[DATA PROVIDED]

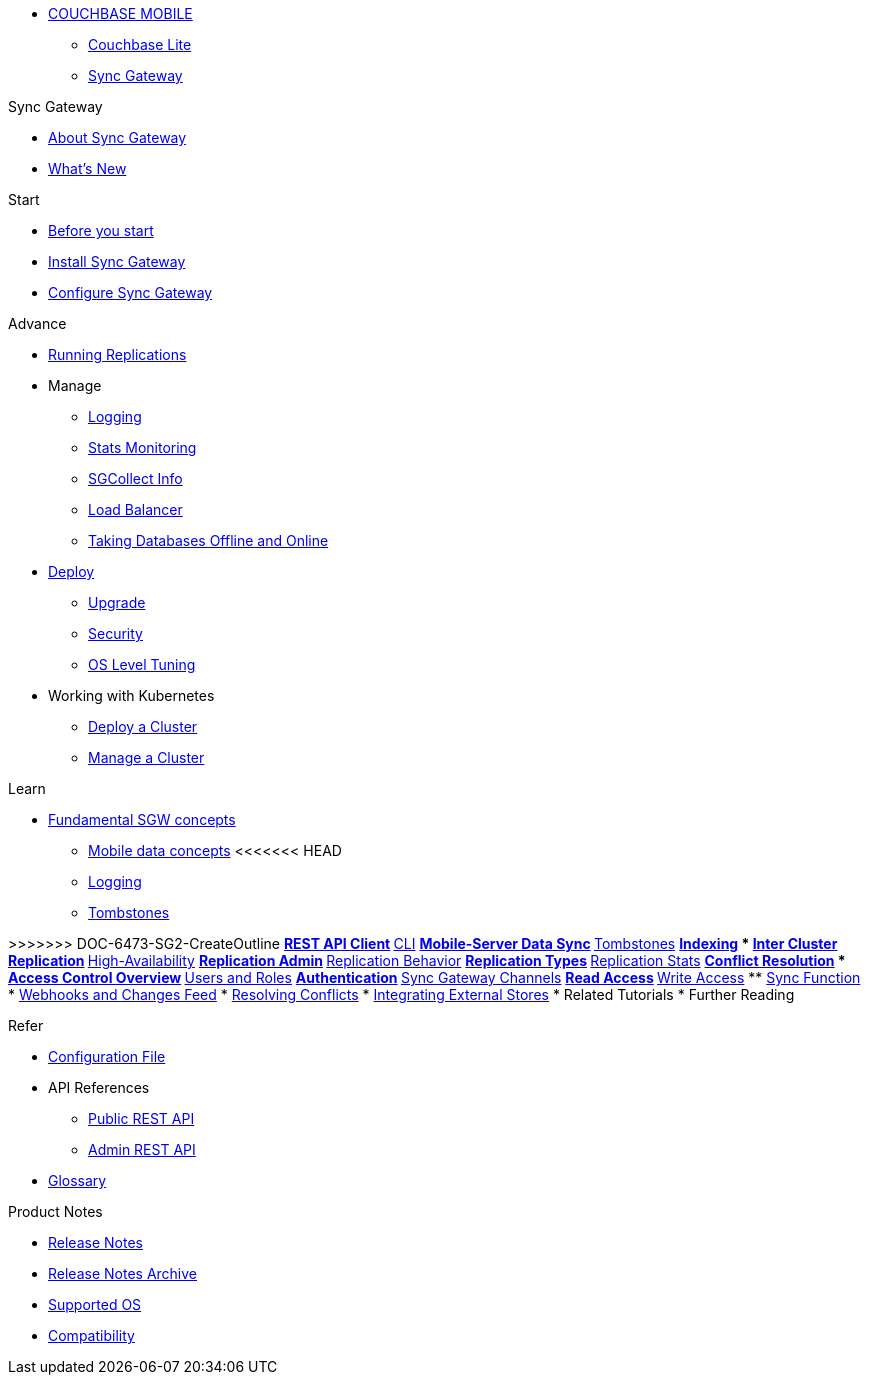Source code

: :page-role: panes

* xref:sync-gateway::couchbase-mobile-index.adoc[COUCHBASE MOBILE]
** xref:couchbase-lite::indexCBL.adoc[Couchbase Lite]
** xref:sync-gateway::indexSGW.adoc[Sync Gateway]

.Sync Gateway
* xref:sync-gateway::introduction.adoc[About Sync Gateway]
* xref:sync-gateway::indexSGW.adoc[What's New]

.Start
* xref:sync-gateway::getting-started.adoc[Before you start]
* xref:sync-gateway::starter-install-sgw.adoc[Install Sync Gateway]
* xref:sync-gateway::starter-config.adoc[Configure Sync Gateway]

.Advance
[.pane__frame--green]
* xref:sync-gateway::icr-replication-running.adoc[Running Replications]
* Manage
// ** xref:sync-gateway::icr-replication-managing.adoc[Managing replications]
** xref:sync-gateway::logging.adoc[Logging]
** xref:sync-gateway::stats-monitoring.adoc[Stats Monitoring]
** xref:sync-gateway::sgcollect-info.adoc[SGCollect Info]
** xref:sync-gateway::load-balancer.adoc[Load Balancer]
** xref:sync-gateway::database-offline.adoc[Taking Databases Offline and Online]
* xref:sync-gateway::deployment.adoc[Deploy]
** xref:sync-gateway::upgrade.adoc[Upgrade]
** xref:sync-gateway::security.adoc[Security]
** xref:sync-gateway::os-level-tuning.adoc[OS Level Tuning]
* Working with Kubernetes
** xref:sync-gateway::kubernetes/deploy-cluster.adoc[Deploy a Cluster]
** xref:sync-gateway::kubernetes/manage-cluster.adoc[Manage a Cluster]

.Learn
* xref:sync-gateway::concept-fundamentals.adoc[Fundamental SGW concepts]
** xref:sync-gateway::concept-fundamentals-data.adoc[Mobile data concepts]
<<<<<<< HEAD
** xref:sync-gateway::concept-fundamentals-logging.adoc[Logging]
** xref:sync-gateway::concept-fundamentals-data-tombstones.adoc[Tombstones]
=======
>>>>>>> DOC-6473-SG2-CreateOutline
** xref:sync-gateway::rest-api-client.adoc[REST API Client]
** xref:sync-gateway::command-line-options.adoc[CLI]
** xref:sync-gateway::shared-bucket-access.adoc[Mobile-Server Data Sync]
** xref:sync-gateway::managing-tombstones.adoc[Tombstones]
** xref:sync-gateway::indexing.adoc[Indexing]
* xref:sync-gateway::icr-overview.adoc[Inter Cluster Replication]
** xref:sync-gateway::icr-replication-high-availability.adoc[High-Availability]
** xref:sync-gateway::icr-replication-admin.adoc[Replication Admin]
** xref:sync-gateway::icr-replication-behavior.adoc[Replication Behavior]
** xref:sync-gateway::icr-replication-types.adoc[Replication Types]
** xref:sync-gateway::icr-replication-stats.adoc[Replication Stats]
** xref:sync-gateway::icr-replication-conflict-resolution.adoc[Conflict Resolution]
//** xref:sync-gateway::icr-running-replications.adoc[Running Replications]
* xref:sync-gateway::concept-access-control-ovw.adoc[Access Control Overview]
** xref:sync-gateway::users-and-roles.adoc[Users and Roles]
** xref:sync-gateway::authentication.adoc[Authentication]
** xref:sync-gateway::sync-gateway-channels.adoc[Sync Gateway Channels]
** xref:sync-gateway::read-access.adoc[Read Access]
** xref:sync-gateway::write-access.adoc[Write Access]
** xref:sync-gateway::sync-function.adoc[Sync Function]
* xref:sync-gateway::server-integration.adoc[Webhooks and Changes Feed]
* xref:sync-gateway::resolving-conflicts.adoc[Resolving Conflicts]
* xref:sync-gateway::integrating-external-stores.adoc[Integrating External Stores]
* Related Tutorials
* Further Reading
// THIS ITEM NEEDS REFACTORING * xref:sync-gateway::data-modeling.adoc[Property Prefixes]

.Refer
* xref:sync-gateway::config-properties.adoc[Configuration File]
* API References
** xref:sync-gateway::rest-api-public.adoc[Public REST API]
** xref:sync-gateway::rest-api-admin.adoc[Admin REST API]
* xref:sync-gateway::refer-glossary.adoc[Glossary]

.Product Notes
* xref:sync-gateway::pn-release-notes.adoc[Release Notes]
* xref:sync-gateway::pn-release-notes-archive.adoc[Release Notes Archive]
* xref:sync-gateway::pn-supported-os.adoc[Supported OS]
* xref:sync-gateway::pn-compatibility.adoc[Compatibility]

[/DATA PROVIDED]

_THE PROBLEM_
The word "Release" is the filter: copy every line of the listing above that contains it.

_PROBLEM SOLUTION_
* xref:sync-gateway::pn-release-notes.adoc[Release Notes]
* xref:sync-gateway::pn-release-notes-archive.adoc[Release Notes Archive]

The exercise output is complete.